Yes!!! Excellent insight sir!
"I see nothing about the human mind any more than about the weather that stands out as beyond the hope of understanding as a consequence of impersonal laws acting over billions of years." "I see nothing..." says Steven Weinberg, but actually, I think it was Sgt Schultz who said it first....and with a lot more feeling.
It's true, Weinberg is proudly standing on his own limited apprehension. But for him to extrapolate that observation, to make a "proof" statment that nothing outside his apprehension exists...well, he should have stuck with "I see nothing".
Thanks for your observation!
It brings to mind the famous perversion of Newton's quote posted upon some graduate student's door:
The reason I cannot see as far as others is that giants are standing on my shoulders.
No kidding, I stipulated that.
"God didn't make it" is also not science, and to assert "impersonal laws" of science is to say "God didn't make the laws."
Would you suggest that studies of brain function and consciousness (and also perhaps studies of the weather) should be abandoned? I hope not.
False dilemma. Brain function can be studied with absolute scientific and academic freedom while remaining agnostic about the the question of purpose in the laws governing those functions.
Have you noticed how many "new" members to FR are jumping into these threads? From a particular viewpoint? Hard to keep track of 'em all.
This sounds like rather a strong statement...
Is this universally true of the adherents to the respective philosophies, or only the more rabid leaders?
By analogy, consider the 'alternative health' or 'preventative nutrition' acolytes who crusade against the medical / pharmaceutical establishment...
Recall there are Nobelists in the sciences who subscribe to nutrition (vitamin C, Pauling) and who challenge paradigms (AIDS, Kary Mullis) who are part of the establishment, all the way down to "channeling and crystal energy healing" people who ARE trying to overthrow science altogether.
Somewhere in your remarks there is an interesting article / book on the various contrasts of various forms of mysticism to disciplined scientific inquiry. Some seek to supplant science; others seek to supplement it; others seek to remove it completely.
OTOH, recall many of the earlier scientists (Brahe, Newton, Faraday) were devout Christians who sought to study Nature so as to better understand the Designer: not that many of the fanatical creationists remember or ever knew this. And Eyring (transition-state theory in chemistry) was a devout Mormon...
And let us not forget Lysenkoism in the athiestic Soviet Union.
Somewhere there was been a parting of the ways between physics and metaphysics. Hence much of the anti-scientific nonsense sprouting since, oh, the 60's and 70's; hence many of the flame wars.

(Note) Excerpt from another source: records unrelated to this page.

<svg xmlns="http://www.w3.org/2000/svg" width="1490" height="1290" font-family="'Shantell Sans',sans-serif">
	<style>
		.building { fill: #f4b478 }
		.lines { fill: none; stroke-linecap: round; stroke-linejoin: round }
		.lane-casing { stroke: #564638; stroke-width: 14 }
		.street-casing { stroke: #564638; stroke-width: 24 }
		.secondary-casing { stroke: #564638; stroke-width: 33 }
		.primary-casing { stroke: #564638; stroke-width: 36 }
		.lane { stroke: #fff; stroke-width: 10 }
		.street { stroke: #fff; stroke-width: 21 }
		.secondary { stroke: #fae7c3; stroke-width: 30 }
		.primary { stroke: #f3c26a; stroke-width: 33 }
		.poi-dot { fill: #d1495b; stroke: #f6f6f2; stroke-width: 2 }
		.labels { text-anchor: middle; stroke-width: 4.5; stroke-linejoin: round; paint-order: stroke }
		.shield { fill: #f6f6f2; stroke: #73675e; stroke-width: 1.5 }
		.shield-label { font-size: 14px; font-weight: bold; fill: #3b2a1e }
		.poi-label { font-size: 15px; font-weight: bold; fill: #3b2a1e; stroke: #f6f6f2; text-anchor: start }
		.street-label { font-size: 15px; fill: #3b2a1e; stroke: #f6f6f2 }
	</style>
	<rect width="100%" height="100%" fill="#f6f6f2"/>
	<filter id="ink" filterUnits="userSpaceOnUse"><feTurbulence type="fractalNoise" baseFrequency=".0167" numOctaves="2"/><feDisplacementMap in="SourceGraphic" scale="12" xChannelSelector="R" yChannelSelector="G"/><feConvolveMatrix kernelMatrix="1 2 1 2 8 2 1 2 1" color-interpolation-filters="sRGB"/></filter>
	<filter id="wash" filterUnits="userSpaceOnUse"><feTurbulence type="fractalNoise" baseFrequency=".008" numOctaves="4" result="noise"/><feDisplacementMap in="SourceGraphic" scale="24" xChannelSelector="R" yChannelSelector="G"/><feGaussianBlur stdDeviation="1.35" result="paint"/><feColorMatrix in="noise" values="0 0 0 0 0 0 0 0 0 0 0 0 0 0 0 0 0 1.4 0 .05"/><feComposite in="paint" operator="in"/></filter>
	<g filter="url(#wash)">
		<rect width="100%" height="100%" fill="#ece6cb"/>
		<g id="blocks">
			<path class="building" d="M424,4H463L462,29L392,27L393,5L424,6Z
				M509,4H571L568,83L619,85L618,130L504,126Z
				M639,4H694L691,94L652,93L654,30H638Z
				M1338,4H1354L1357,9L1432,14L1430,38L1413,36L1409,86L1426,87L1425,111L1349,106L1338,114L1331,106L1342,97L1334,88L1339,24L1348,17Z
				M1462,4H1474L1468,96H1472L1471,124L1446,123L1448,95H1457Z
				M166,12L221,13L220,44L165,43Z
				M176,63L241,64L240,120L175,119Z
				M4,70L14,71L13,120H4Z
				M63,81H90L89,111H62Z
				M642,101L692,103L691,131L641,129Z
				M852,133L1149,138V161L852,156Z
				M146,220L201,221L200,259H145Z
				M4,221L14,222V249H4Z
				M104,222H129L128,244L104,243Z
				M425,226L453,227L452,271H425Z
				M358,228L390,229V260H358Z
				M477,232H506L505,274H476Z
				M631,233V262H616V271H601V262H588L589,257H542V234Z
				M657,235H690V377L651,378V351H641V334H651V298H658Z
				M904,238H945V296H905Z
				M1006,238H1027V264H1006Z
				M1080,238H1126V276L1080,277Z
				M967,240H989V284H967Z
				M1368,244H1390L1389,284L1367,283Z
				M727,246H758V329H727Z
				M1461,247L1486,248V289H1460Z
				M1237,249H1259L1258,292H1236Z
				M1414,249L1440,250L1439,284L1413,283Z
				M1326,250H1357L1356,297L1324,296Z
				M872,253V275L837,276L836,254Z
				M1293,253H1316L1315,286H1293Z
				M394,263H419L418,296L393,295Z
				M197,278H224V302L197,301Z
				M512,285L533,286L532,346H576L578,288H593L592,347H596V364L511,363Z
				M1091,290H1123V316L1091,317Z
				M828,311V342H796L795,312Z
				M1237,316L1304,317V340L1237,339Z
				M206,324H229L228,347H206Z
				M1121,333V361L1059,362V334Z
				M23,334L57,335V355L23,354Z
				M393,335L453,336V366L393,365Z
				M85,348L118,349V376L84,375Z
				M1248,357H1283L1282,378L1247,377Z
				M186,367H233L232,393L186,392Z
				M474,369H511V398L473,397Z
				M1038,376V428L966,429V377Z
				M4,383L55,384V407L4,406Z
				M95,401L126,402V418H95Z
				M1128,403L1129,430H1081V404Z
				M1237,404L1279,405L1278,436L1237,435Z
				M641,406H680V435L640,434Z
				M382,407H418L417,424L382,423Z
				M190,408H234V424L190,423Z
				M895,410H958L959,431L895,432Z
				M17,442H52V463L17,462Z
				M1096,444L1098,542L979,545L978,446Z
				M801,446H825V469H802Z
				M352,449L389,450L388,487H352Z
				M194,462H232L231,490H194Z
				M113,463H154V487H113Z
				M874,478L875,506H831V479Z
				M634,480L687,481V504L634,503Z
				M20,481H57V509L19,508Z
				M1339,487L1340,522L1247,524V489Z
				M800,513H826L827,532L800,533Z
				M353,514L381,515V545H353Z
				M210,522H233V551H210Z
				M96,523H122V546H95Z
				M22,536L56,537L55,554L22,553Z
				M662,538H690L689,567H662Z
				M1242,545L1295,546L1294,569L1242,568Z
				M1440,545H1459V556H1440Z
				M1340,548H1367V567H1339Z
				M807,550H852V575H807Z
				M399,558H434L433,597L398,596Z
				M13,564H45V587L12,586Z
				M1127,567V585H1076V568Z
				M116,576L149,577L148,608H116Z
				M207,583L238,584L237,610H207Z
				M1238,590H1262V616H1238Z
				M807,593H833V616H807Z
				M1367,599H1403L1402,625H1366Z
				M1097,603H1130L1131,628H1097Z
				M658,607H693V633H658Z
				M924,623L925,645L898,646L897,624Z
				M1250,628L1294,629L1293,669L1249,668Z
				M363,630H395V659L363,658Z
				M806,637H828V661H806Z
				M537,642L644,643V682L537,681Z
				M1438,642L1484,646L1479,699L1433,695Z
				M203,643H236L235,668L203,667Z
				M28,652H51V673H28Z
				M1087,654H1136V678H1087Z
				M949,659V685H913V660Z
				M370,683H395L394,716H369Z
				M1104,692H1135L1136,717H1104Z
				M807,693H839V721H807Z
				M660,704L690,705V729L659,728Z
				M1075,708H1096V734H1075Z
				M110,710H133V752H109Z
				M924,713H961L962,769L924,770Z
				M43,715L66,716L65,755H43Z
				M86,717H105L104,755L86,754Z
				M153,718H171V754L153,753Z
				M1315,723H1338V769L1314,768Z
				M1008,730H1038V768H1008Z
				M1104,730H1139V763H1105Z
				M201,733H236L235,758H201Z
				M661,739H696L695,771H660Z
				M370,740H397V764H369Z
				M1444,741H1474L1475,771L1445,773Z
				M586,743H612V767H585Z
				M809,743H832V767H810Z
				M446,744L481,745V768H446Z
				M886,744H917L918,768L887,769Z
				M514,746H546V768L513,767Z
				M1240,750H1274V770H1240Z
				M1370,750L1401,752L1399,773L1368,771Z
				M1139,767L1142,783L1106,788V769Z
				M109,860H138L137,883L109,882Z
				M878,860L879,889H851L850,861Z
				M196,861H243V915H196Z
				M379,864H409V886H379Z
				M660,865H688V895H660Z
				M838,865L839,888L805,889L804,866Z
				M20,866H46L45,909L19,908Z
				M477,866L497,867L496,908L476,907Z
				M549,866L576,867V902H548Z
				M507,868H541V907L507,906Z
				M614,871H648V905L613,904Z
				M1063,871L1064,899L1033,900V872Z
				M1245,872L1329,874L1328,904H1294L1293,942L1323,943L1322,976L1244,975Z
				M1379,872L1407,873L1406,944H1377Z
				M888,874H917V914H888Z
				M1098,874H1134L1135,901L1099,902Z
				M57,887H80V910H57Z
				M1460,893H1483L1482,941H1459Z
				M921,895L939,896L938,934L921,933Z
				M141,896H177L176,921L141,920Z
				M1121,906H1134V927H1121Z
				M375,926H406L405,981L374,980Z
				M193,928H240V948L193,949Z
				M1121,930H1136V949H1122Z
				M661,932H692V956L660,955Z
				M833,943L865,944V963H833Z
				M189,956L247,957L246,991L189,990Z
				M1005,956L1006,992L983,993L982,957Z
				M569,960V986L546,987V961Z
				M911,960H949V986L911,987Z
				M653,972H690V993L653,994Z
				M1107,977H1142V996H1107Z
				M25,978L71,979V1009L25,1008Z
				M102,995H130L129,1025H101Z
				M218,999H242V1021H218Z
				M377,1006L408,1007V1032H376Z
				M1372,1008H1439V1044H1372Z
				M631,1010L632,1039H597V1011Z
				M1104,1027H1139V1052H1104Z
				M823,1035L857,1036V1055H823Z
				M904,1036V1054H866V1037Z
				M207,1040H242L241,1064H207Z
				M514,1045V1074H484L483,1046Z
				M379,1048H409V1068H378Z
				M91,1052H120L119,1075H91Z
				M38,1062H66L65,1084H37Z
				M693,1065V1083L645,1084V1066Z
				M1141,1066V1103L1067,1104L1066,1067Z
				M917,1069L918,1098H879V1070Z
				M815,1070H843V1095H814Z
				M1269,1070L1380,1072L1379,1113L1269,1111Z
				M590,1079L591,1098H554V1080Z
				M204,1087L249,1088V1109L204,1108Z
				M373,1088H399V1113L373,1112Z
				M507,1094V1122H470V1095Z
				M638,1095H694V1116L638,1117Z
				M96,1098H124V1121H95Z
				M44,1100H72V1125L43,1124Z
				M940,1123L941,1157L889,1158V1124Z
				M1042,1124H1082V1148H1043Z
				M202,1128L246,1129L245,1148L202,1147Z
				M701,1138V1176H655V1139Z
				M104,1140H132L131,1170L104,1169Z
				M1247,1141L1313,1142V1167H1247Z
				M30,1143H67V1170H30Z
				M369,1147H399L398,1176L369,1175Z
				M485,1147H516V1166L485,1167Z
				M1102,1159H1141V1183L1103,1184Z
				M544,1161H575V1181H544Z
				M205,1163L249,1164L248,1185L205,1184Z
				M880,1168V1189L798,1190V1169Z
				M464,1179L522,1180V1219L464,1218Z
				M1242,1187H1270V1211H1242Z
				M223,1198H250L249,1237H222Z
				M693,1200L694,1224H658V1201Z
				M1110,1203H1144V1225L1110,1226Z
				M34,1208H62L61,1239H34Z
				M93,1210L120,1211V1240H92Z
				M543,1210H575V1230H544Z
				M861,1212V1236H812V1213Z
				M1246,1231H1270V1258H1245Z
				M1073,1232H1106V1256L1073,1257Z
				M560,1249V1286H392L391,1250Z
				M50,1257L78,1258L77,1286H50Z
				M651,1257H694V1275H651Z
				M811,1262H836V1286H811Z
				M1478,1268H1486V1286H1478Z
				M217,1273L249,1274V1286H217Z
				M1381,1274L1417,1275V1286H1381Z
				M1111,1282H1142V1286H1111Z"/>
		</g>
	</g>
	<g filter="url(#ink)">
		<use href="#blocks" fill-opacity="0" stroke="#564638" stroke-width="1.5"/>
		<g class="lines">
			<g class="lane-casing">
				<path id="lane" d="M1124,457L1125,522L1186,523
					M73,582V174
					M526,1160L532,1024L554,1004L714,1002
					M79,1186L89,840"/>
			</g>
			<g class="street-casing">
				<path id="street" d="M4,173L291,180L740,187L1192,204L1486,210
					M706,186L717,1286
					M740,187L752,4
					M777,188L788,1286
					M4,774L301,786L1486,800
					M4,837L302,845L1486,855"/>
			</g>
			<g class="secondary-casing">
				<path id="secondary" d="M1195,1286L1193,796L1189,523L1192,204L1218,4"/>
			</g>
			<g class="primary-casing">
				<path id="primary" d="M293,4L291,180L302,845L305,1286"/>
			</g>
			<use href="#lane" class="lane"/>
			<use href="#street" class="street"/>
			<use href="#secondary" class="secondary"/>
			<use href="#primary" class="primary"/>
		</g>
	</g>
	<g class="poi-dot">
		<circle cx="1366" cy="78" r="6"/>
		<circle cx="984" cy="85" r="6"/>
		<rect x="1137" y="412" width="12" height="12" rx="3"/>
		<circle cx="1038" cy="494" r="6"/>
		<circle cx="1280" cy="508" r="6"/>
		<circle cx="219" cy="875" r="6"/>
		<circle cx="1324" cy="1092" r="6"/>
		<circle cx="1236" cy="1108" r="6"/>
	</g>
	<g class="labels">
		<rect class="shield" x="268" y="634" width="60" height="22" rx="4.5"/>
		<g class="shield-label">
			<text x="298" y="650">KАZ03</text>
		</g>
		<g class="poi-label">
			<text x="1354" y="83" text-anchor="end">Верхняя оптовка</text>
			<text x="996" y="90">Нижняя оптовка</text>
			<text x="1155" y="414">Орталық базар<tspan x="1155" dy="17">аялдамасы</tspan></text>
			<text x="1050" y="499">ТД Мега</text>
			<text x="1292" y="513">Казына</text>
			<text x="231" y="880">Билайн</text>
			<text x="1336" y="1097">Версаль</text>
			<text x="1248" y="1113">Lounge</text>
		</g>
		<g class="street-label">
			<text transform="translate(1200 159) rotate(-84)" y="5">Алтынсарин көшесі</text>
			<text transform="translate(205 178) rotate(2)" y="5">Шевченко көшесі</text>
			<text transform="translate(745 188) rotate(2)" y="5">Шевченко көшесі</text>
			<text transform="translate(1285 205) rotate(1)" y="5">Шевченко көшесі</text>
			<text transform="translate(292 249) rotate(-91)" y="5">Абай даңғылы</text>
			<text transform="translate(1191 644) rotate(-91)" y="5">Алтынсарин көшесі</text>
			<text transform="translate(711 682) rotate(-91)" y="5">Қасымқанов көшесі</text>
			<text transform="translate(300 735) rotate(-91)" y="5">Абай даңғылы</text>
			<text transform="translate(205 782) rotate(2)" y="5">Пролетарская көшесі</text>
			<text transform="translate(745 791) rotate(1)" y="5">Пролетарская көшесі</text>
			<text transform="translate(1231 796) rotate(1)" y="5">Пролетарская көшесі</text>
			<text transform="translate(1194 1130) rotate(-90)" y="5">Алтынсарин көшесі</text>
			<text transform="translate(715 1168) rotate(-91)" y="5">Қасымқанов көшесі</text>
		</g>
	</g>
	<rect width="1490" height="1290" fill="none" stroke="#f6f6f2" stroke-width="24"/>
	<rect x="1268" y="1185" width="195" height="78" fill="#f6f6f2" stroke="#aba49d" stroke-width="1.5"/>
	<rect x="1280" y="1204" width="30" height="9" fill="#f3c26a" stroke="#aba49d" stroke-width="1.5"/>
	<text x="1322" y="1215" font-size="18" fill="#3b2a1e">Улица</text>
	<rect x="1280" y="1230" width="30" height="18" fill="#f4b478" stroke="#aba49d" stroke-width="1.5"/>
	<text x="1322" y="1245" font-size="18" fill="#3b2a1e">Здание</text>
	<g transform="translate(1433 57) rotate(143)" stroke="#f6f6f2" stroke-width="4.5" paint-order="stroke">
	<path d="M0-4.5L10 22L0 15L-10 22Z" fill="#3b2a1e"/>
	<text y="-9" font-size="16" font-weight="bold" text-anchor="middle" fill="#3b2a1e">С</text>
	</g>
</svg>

Why? What does the subjective nature of man (personality) have to do with the laws of science, or G-d?
Non-sequitur. What Weinberg said is "I don't see why the mind can't be understood, in principle." That's the attitude any scientist must take. It has nothing to do with metaphysics. Either the mind is understandable or it is not. Until the mind is proven not to be understandable--a very tall order--we must proceed as if it will someday yield to our probing. To do otherwise is to abandon science.

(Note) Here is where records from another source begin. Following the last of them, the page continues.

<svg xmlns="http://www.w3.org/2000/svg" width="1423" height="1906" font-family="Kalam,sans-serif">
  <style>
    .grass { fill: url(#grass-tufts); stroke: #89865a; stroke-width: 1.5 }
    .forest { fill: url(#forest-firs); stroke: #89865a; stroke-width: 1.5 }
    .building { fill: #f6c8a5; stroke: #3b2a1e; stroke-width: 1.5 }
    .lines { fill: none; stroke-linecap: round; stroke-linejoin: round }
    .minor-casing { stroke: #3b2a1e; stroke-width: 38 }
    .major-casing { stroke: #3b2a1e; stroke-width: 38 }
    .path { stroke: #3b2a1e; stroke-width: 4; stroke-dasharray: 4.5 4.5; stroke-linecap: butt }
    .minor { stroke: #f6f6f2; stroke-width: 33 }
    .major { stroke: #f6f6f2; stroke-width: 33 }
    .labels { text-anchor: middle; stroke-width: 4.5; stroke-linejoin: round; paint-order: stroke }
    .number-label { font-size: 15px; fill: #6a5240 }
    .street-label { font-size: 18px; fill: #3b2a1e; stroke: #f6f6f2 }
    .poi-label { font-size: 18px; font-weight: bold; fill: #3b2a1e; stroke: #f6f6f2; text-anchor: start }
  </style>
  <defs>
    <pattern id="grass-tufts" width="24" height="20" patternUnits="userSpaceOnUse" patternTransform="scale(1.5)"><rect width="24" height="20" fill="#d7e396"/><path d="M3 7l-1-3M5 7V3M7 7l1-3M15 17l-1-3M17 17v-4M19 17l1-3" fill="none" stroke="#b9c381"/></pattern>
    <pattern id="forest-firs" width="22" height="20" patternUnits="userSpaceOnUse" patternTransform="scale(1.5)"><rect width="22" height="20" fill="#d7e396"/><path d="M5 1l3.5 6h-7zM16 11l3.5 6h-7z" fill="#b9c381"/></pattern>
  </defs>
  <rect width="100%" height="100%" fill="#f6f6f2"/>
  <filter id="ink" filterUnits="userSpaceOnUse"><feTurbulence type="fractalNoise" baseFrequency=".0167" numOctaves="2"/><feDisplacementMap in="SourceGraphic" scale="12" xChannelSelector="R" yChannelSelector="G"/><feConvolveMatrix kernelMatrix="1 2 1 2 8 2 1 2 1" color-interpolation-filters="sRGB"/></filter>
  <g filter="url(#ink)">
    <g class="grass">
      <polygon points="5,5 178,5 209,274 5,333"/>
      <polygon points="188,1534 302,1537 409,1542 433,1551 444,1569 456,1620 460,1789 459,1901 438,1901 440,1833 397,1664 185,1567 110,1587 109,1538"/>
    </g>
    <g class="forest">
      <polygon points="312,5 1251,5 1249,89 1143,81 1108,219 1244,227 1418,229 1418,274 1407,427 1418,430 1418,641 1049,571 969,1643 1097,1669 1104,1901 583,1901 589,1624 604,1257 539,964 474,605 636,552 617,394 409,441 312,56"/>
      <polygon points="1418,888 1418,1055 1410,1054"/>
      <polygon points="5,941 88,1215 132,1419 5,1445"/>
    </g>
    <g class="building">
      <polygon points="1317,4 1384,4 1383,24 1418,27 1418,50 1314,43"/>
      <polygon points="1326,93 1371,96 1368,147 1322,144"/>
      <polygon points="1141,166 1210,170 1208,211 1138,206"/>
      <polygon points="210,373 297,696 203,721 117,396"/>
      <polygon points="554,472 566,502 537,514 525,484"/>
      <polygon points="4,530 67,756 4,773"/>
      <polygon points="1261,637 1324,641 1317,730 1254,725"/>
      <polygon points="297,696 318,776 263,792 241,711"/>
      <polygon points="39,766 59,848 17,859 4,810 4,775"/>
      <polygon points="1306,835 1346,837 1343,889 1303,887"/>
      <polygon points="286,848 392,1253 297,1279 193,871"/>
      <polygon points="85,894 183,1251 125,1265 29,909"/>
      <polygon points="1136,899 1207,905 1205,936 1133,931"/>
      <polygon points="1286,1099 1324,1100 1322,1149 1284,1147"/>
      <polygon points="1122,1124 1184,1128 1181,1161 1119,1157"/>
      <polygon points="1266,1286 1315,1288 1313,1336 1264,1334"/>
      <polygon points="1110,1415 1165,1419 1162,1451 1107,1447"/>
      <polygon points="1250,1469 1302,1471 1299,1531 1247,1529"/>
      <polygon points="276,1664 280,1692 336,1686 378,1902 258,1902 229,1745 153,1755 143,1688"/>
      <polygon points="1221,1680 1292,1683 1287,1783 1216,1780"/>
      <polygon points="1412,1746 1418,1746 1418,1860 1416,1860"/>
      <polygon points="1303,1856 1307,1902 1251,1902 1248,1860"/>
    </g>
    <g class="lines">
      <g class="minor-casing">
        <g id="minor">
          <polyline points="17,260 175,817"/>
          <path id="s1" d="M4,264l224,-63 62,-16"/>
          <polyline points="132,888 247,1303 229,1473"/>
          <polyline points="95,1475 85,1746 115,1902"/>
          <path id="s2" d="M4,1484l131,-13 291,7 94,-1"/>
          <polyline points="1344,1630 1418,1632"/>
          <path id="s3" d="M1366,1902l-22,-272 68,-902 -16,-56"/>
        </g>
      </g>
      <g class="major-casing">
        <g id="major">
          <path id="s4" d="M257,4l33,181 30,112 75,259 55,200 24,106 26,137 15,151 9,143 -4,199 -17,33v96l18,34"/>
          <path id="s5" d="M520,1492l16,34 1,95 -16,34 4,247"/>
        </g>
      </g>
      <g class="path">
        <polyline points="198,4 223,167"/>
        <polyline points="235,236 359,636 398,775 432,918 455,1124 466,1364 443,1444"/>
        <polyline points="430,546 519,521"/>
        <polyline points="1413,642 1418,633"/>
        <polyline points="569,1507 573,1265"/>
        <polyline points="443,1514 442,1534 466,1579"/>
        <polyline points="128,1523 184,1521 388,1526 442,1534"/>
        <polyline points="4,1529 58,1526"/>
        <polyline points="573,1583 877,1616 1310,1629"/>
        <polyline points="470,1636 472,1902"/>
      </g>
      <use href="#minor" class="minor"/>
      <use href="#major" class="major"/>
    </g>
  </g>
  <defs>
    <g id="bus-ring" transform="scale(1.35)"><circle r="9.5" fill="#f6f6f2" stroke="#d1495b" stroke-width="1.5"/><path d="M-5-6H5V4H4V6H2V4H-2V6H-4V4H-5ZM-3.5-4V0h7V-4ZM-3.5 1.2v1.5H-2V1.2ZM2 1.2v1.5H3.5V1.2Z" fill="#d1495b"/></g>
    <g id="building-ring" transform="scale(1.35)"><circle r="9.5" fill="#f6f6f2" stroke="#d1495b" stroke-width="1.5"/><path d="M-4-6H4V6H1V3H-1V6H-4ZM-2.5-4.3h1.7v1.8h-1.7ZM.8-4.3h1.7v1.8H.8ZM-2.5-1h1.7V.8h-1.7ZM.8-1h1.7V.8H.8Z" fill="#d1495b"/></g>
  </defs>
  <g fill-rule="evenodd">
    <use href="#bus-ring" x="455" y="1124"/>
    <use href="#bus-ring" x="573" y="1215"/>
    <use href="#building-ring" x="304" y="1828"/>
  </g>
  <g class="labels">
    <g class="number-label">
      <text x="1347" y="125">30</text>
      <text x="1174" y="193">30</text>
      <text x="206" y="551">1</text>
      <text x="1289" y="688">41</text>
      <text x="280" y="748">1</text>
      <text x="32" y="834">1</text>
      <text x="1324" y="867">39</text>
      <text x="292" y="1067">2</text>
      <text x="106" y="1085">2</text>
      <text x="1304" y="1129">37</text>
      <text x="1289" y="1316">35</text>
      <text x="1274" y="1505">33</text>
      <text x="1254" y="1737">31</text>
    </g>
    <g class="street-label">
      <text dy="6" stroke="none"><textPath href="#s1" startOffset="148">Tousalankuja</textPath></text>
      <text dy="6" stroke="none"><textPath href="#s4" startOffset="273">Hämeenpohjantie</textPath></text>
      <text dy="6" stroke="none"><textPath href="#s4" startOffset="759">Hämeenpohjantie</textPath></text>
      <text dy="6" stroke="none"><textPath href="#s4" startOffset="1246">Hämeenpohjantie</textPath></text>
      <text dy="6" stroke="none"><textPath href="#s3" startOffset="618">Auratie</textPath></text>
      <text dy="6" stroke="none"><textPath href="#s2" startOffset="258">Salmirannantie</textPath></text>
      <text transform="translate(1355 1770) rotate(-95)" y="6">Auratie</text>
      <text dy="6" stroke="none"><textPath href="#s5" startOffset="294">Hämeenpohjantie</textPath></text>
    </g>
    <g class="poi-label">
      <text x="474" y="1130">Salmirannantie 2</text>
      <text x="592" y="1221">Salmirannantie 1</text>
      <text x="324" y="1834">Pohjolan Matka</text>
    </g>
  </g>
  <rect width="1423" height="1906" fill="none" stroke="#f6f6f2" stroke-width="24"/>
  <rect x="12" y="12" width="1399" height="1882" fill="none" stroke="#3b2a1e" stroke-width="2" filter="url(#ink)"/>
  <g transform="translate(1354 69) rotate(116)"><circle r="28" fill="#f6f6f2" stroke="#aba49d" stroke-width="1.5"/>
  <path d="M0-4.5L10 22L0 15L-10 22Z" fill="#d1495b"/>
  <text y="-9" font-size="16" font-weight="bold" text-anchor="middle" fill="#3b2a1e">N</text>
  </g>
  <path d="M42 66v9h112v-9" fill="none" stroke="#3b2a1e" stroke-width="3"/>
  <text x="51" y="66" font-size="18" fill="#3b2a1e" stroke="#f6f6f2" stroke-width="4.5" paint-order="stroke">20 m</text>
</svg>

And whether the mind is understandable or not, I don't see how any of this has to do with atheism. If the mind turns out to be made of only springs and gears, that has nothing to do with whether God exists.
As for your other point:
Brain function can be studied with absolute scientific and academic freedom while remaining agnostic about the the question of purpose in the laws governing those functions.
I agree, but would add that the question of "purpose in the laws" is not a question that is easy to investigate scientifically. But it's too big a topic to address here and now (it's morning where I am and I'm just not up to writing a mini-opus!).